- [PROBLEM DETAILS]: Extract every line of the records below word for word, leaving the pictures out of your answer.

■ ■ ■ ■ ■ ■ ■

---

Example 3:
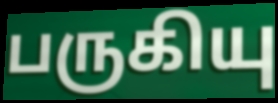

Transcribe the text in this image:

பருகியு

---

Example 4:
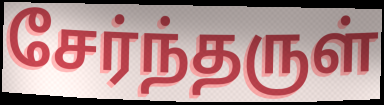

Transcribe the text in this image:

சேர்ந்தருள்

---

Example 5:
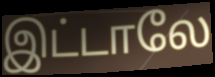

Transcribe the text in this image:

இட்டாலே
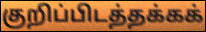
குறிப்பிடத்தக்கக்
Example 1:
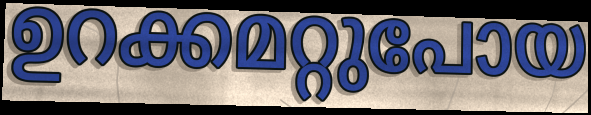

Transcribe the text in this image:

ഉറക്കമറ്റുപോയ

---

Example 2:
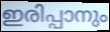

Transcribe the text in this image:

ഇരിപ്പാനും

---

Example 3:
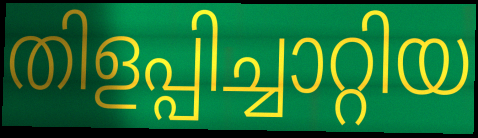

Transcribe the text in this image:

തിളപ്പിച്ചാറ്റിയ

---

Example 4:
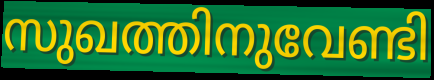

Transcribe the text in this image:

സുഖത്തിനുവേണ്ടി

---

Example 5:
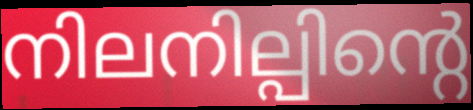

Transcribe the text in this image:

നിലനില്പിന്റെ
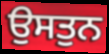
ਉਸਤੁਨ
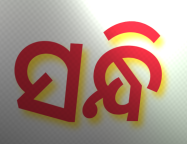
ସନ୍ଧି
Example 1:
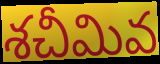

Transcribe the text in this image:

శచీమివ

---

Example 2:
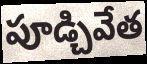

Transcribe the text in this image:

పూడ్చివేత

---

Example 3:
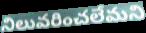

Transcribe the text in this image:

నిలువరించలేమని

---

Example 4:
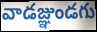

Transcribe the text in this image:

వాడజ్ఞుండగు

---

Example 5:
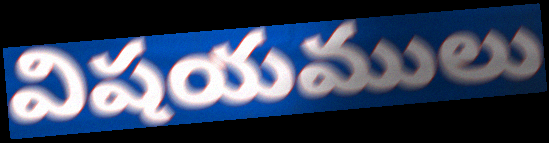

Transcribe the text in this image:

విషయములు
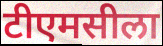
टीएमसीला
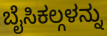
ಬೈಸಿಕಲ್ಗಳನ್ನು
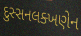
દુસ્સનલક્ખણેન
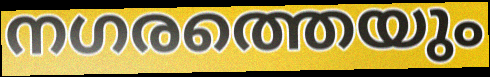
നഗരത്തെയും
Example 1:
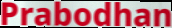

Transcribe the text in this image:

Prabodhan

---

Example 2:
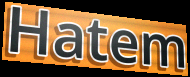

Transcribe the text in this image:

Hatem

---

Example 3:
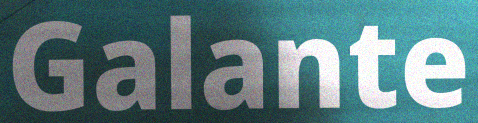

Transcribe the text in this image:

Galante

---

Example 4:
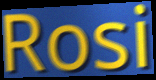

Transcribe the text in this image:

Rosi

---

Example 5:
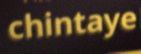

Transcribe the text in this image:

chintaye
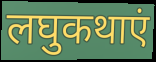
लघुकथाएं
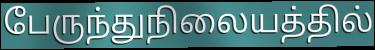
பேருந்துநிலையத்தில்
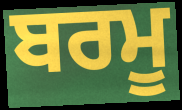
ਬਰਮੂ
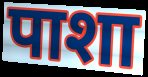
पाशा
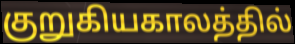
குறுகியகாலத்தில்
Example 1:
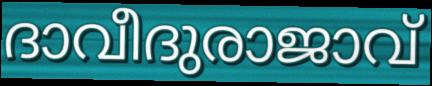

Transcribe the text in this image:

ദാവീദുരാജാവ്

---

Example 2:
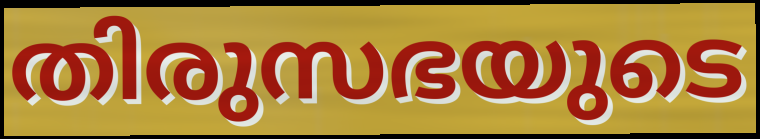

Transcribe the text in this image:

■ ■ ■ ■ ■ ■ ■

- [ANSWER TO THIS EXERCISE]:
---

Example 3:

Transcribe the text in this image:

பருகியு

---

Example 4:

Transcribe the text in this image:

சேர்ந்தருள்

---

Example 5:

Transcribe the text in this image:

இட்டாலே
குறிப்பிடத்தக்கக்
Example 1:

Transcribe the text in this image:

ഉറക്കമറ്റുപോയ

---

Example 2:

Transcribe the text in this image:

ഇരിപ്പാനും

---

Example 3:

Transcribe the text in this image:

തിളപ്പിച്ചാറ്റിയ

---

Example 4:

Transcribe the text in this image:

സുഖത്തിനുവേണ്ടി

---

Example 5:

Transcribe the text in this image:

നിലനില്പിന്റെ
ਉਸਤੁਨ
ସନ୍ଧି
Example 1:

Transcribe the text in this image:

శచీమివ

---

Example 2:

Transcribe the text in this image:

పూడ్చివేత

---

Example 3:

Transcribe the text in this image:

నిలువరించలేమని

---

Example 4:

Transcribe the text in this image:

వాడజ్ఞుండగు

---

Example 5:

Transcribe the text in this image:

విషయములు
टीएमसीला
ಬೈಸಿಕಲ್ಗಳನ್ನು
દુસ્સનલક્ખણેન
നഗരത്തെയും
Example 1:

Transcribe the text in this image:

Prabodhan

---

Example 2:

Transcribe the text in this image:

Hatem

---

Example 3:

Transcribe the text in this image:

Galante

---

Example 4:

Transcribe the text in this image:

Rosi

---

Example 5:

Transcribe the text in this image:

chintaye
लघुकथाएं
பேருந்துநிலையத்தில்
ਬਰਮੂ
पाशा
குறுகியகாலத்தில்
Example 1:

Transcribe the text in this image:

ദാവീദുരാജാവ്

---

Example 2:

Transcribe the text in this image:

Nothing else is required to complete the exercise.